··· Source extract ···

Current Columbia County Phenological Events for 2015: Forget about Spring, Summer’s here. Wild Oats, Winged Polygala, Sassafras, Jack-in-the-Pulpit, a splay of Violets, Golden Alexander, Toothwort, numerous fruit trees… all in flower here in Columbia County.
Here is the historical phenology report from the ‘Progress of the Seasons Project’ for May 9-11. By the way, now that Summer’s arrived, we’ll go to a weekly posting starting next Monday.
Story Behind the Headlines:
White Mulberry, complete with Silk Moth life cycle. from Weinmann, J.W., Phytanthoza iconographia, vol. 3: t. 736, fig. a (1742); on-line at plantillustration.org.
In the data from the last three days, Mulberry are beginning to bloom. These records come from Kingston, during the first half decade of the 1800s; but records from elsewhere also occur in the data. Mulberry, like Merino Sheep, was to subsequently fuel an agricultural craze. Mulberry is the favored food of the Asian Silkworm, which has long been harnessed to silk production in China. As we have already seen with several plants, East Asia and the East Cost share various elements of their floras including Morus, or Mulberry. However, the species are not identical and therein reportedly lay the craze.

··· Material supplied ···

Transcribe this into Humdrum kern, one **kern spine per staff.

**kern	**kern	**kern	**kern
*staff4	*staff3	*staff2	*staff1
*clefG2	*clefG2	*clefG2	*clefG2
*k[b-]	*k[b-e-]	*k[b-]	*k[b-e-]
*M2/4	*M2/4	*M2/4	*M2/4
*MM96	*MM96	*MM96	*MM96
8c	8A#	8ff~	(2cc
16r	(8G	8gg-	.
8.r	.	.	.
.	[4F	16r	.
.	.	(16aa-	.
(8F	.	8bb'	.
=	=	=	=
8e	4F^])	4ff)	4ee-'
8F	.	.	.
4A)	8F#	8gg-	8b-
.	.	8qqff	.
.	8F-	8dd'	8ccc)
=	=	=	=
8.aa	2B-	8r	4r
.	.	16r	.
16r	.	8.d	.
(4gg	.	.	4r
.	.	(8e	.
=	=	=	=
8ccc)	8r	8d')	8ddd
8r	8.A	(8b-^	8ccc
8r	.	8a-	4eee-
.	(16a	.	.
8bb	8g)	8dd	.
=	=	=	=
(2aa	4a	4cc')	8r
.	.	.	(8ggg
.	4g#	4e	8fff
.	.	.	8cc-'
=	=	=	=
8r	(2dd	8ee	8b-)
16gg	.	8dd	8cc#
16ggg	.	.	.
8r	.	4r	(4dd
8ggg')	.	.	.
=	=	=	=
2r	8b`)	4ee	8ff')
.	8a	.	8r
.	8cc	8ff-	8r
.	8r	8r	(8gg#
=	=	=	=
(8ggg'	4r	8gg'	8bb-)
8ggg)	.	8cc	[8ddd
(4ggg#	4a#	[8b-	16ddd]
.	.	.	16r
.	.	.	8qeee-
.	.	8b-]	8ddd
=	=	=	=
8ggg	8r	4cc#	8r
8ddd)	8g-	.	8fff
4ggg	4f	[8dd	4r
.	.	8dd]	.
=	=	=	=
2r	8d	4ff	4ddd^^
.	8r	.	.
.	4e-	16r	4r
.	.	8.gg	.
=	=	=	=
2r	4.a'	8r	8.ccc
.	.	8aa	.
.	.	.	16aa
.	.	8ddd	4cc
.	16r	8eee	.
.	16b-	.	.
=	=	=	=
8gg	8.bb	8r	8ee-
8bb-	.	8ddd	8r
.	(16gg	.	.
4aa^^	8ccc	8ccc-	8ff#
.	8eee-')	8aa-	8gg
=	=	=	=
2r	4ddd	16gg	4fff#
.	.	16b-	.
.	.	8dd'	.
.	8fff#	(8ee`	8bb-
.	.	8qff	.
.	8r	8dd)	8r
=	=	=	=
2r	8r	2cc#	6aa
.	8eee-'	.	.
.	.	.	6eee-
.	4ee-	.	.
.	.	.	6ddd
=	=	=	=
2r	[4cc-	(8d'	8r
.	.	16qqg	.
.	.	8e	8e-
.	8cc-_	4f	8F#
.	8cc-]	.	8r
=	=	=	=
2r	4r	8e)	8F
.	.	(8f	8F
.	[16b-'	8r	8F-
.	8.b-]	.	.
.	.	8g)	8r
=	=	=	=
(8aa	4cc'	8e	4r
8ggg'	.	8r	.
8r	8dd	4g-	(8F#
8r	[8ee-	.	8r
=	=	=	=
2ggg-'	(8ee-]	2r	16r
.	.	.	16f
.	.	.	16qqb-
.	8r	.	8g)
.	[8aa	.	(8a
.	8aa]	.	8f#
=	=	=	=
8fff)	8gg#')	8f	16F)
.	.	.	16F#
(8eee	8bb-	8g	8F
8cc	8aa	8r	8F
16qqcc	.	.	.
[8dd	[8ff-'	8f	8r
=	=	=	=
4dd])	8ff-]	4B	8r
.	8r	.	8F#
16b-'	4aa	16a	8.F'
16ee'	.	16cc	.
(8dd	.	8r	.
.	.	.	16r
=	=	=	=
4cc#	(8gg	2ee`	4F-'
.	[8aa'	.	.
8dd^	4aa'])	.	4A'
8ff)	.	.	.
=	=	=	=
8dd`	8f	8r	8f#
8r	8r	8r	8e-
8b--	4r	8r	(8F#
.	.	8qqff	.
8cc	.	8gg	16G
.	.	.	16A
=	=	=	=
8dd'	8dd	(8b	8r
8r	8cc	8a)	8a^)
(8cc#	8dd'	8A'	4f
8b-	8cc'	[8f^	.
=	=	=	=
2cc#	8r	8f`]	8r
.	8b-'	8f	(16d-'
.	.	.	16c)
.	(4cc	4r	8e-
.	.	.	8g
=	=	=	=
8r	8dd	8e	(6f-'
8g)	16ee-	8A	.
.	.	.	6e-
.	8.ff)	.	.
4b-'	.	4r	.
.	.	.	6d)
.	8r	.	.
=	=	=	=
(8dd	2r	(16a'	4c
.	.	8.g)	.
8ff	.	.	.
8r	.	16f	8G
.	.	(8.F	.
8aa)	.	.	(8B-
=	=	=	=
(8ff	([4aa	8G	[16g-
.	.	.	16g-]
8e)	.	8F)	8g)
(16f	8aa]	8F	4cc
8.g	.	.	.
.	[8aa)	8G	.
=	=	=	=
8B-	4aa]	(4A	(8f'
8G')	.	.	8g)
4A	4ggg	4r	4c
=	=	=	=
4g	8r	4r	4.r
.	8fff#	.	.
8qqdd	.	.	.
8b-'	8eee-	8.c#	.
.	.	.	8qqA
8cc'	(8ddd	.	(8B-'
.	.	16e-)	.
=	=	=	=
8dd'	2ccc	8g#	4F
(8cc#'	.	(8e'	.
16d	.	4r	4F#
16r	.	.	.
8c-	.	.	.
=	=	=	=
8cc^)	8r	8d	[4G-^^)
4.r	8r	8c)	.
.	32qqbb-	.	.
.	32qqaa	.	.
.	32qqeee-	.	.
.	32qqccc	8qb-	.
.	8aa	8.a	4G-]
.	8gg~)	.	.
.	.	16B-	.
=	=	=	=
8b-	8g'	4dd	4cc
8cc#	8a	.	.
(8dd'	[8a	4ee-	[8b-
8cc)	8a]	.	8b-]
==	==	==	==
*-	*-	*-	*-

···

• _Exercise_:
Reproduce everything in the phenology post from "Here is the" down to "on-line at plantillustration.org.", switching "weekly" to "biweekly".

• _Solution for this problem_:
Here is the historical phenology report from the ‘Progress of the Seasons Project’ for May 9-11. By the way, now that Summer’s arrived, we’ll go to a biweekly posting starting next Monday.
Story Behind the Headlines:
White Mulberry, complete with Silk Moth life cycle. from Weinmann, J.W., Phytanthoza iconographia, vol. 3: t. 736, fig. a (1742); on-line at plantillustration.org.